■ **Problem A**: Can you condense the paragraph of the passage on debt-based money that begins "There is never enough" into a short bulleted list that keeps its main points?
■ **Problem B**: In the passage on debt-based money, which historical event is named as an example of what happens when there are no more loans?
■ **Problem C**: Proceed with the passage on debt-based money, picking up right after its final sentence.

#### Provided text ####

There is never enough actually money to lend out. Loans just make more debt. The more debt, then the more money there is. If there is no debt, then there is no money. If everyone were out of debt, there would be no money to spend. This would be very bad for the economy and for everyone. If there were no more loans, then there would be no more money. This is what happened during the Great Depression. If we do not want to have this happen to our economy again, then bankers need to keep giving out loans.
Banks create a principle not an interest. Only the principle is paid off. Interest money is money that does not exist. The bankers get the money from the overall principle money, and borrowers are in the same position. More new debt money is needed to increase the pay interest. The time lag between the money owed and the money created is good because if there was no time lag then everyone would be bankrupt. What can be done to help the system? Four questions have been formulated to come up with a response to this question: 1. Why do governments CHOOSE to borrow money from private banks at interest when governments could create all the interest free money it needs itself?, 2. Why create money as debt at all? Why not create money that circulates permanently?, 3. How can a money system dependent on perpetually accelerating growth be used to build a sustainable economy?, and 4. What needs to be changed to allow the creation of a sustainable economy?

#### Information supplied ####

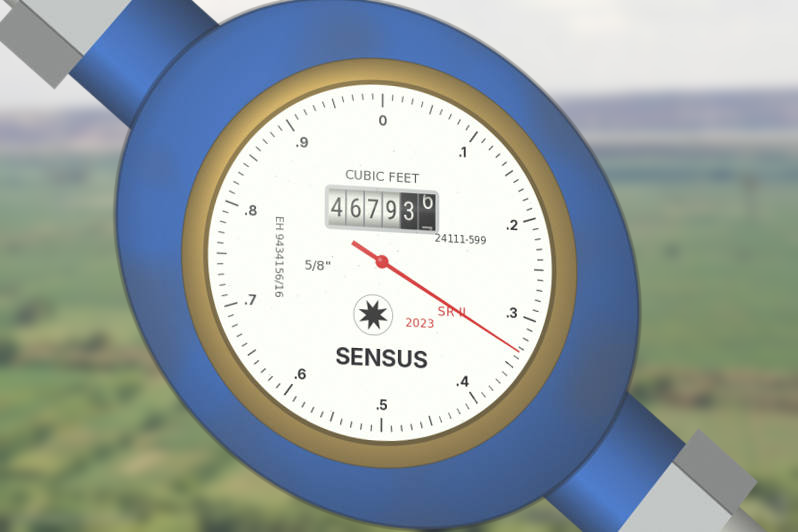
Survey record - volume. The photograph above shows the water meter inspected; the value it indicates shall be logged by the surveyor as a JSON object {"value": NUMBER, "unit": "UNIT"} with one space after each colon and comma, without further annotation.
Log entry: {"value": 467936.33, "unit": "ft³"}
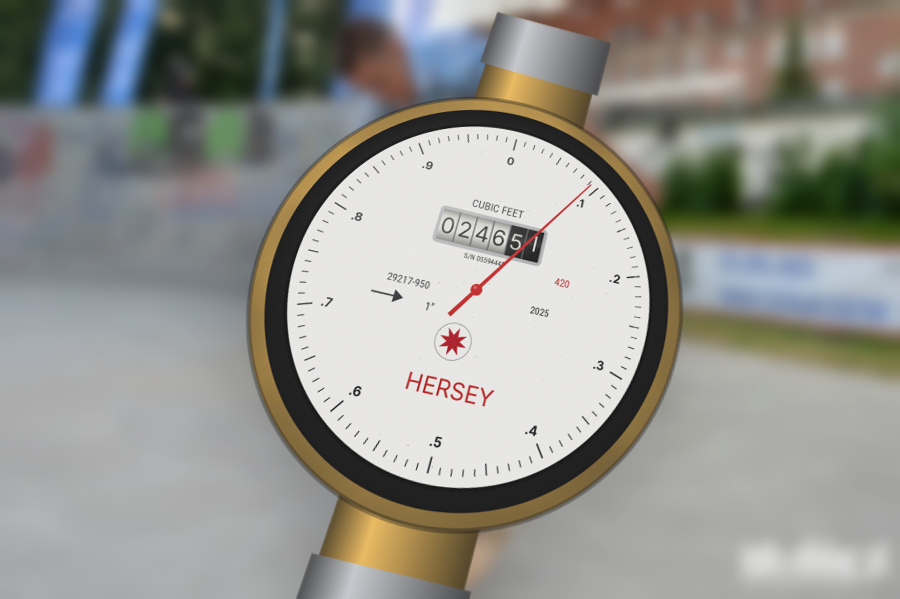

####

■ **Response area A**:
- Loans create debt, and more debt means more money.
- Without debt there would be no money, and if everyone were out of debt there would be nothing to spend, which would be very bad for the economy and for everyone.
- If loans stopped, no more money would be created, as happened during the Great Depression.
- To prevent that from happening again, bankers need to keep giving out loans.

■ **Response area B**: The Great Depression.

■ **Response area C**:
Monetary reform advocates have debated whether changing the system is good or bad. They argue that the system needs to be replaces and that the old systems worked better. They argue that we should return to the gold based money system. The rebuttal to this argument is that no one will want to carry around huge, heavy sacks of gold when shopping. These monetary reforms will not come easy; it will take a long time if they ever do get passed.
Marshall McLuhan, media ‘guru’ says, “Only the small secrets need to be protected. The big ones are kept secret by public incredulity.”